Is the World Wide Web really world wide?

The current digital divide and where we’re headed


It wasn’t until I grew up that I learned the value in education.

“Give a man a fish feed him for a day, teach him how to fish and feed him for a lifetime.” (Chinese proverb)

I believe that education is the foundation for self-autonomy and for the progressiveness of a community. The more we educate and communicate as a global society, the more progressive we can become as people. Unfortunately the world is far from fair. And many grow up restricted or absent from any form of education. However in the time we live in now there is a grand possibility for change, and that change is the internet. The internet provides free/low-cost education and unlimited possibilities for autodidactism. So the answer seems really simple right? Everyone in the world should have access to the internet. And in some ways that answer is quite simple, but unfortunately if you dig a little deeper it can get very complicated.

“68% of the planet lives without internet access — that is 4.6 billion people.” Source

A digital divide is a gap between the people of this world who have access to the internet (and other information communication technologies) and the people who don’t. Source

“Proponents for closing the digital divide include improved literacy, democracy, social mobility, economic equality and economic growth.” Source

I clearly have access to the internet and most of my network does too, so where does this digital divide occur?

The digital divide can more easily be seen when comparing developed and developing countries, however the digital divide also occurs in our own backyard.


Canada’s Digital Divide

Who is missing from the web in Canada?

  • Rural households — “Broadband is available to 100 per cent of Canadians in urban areas, compared to 85 per cent in rural areas.” Source
  • Low-income households — “Some Canadians are cutting into their rent and grocery budgets in order to pay their internet bills” Source
  • Remote northern communities — “Only 27 per cent of communities in that territory [Nunavut] have internet access.” Source
  • Native reserves — “About half of the Aboriginal population continues to reside in rural and remote communities, where this infrastructure [broadband] is generally non-existent.” Source


Access to the internet is not yet a cost that everyone can afford. Specifically in remote areas, corporate services providers are less likely to set up networks there because of the higher cost in maintenance (Source). This leaves many without access or with the bare minimum, preventing many Canadian residents to become active users in our growing online society.

What initiatives are being taken to close this gap?

“The Affordable Access Coalition, made up of public policy, consumer advocate and anti-poverty organizations, is petitioning the CRTC to subsidize internet access for low-income and rural Canadians.” Source

The federal government has committed to providing $305 million in funds over the next five years (starting in 2014) to close this gap and supply better internet access to around 280,000 homes and businesses in need. Source

As the technologies become more efficient and affordable, and the government fulfills their goals — I hope to see all of Canada successfully connected within 5–8 years.

The World’s Digital Divide

Who is missing from the web globally?


The photo above demonstrates how certain parts of the world, like South Asia and Africa, have the least internet use.


  • Cost — the cost for internet is too high in these areas — people are making just enough income to pay for food, housing and other necessities, so internet use isn’t a priority.

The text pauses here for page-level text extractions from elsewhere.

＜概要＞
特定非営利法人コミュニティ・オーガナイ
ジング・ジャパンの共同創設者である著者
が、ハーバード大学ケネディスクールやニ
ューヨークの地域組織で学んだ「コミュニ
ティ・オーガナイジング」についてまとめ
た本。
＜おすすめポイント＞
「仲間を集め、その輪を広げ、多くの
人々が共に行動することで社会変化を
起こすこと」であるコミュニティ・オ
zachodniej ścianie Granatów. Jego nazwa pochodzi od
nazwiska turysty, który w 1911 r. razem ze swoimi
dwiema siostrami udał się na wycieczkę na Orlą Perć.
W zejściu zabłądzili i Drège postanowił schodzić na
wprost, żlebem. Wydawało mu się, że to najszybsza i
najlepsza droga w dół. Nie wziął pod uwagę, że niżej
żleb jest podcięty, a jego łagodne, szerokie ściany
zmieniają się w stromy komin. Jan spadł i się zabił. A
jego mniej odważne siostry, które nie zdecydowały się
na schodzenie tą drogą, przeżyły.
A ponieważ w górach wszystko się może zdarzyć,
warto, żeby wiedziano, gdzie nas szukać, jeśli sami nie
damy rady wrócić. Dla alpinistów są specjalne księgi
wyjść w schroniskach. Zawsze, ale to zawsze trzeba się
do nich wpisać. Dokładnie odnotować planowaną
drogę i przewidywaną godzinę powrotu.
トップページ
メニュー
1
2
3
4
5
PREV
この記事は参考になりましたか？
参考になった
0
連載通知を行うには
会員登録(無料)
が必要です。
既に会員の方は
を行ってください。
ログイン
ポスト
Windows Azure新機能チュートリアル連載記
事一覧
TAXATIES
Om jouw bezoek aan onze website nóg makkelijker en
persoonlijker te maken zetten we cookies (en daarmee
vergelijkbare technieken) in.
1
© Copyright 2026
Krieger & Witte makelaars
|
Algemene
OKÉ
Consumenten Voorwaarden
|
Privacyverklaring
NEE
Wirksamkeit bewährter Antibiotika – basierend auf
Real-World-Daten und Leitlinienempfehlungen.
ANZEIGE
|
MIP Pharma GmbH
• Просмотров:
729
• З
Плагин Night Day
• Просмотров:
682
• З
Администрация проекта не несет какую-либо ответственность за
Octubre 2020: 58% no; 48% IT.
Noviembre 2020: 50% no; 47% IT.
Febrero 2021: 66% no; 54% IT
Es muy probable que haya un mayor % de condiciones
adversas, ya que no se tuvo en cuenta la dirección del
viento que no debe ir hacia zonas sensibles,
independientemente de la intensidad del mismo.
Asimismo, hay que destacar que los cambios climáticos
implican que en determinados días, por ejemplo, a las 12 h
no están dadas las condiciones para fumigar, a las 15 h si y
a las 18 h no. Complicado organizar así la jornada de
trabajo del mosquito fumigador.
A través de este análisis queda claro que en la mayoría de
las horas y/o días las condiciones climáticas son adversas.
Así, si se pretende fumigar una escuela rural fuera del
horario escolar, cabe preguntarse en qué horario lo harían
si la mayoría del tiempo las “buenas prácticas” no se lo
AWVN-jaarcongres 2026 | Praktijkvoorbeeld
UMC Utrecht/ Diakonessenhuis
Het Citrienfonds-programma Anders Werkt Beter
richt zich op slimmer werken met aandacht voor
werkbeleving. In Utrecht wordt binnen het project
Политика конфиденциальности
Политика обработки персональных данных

Source
  • Government — in some countries like Cuba, the government extensively censors the internet. They also require people to have a special permit to use it, so many are left without access. Source
  • Infrastructure — living in remote regions has not permitted the use of internet access for many people. Many companies have yet to establish a way to provide efficient internet access in more isolated areas. Source
  • Literacy — many of these regions have lower literacy rates and so even if internet can be provided, literacy and digital literacy have to be established in order to make use of the internet. Source

What initiatives are being taken to close the gap?

I was actually pretty astonished to find so many different organizations and initiatives undertaking the same goal of closing the digital divide. Each have there own way of achieving this goal but all have the same vision.

Here are a list of sites I found that all are aiming to close the digital divide:

Where we’re headed

Personally, I see an an upwards trend in closing the gap. As new technologies develop and people start to realize the power the internet has in creating a better global society, the world will continue to become more connected.

And it is:

“The number of reported internet users is up by 10% [from 2015], growing by 332 million.” Source

“Mobile social media users leapt 17%, adding 283 million new users.” Source

I hope this trend continues, because with internet comes education, and with education comes a progressive society.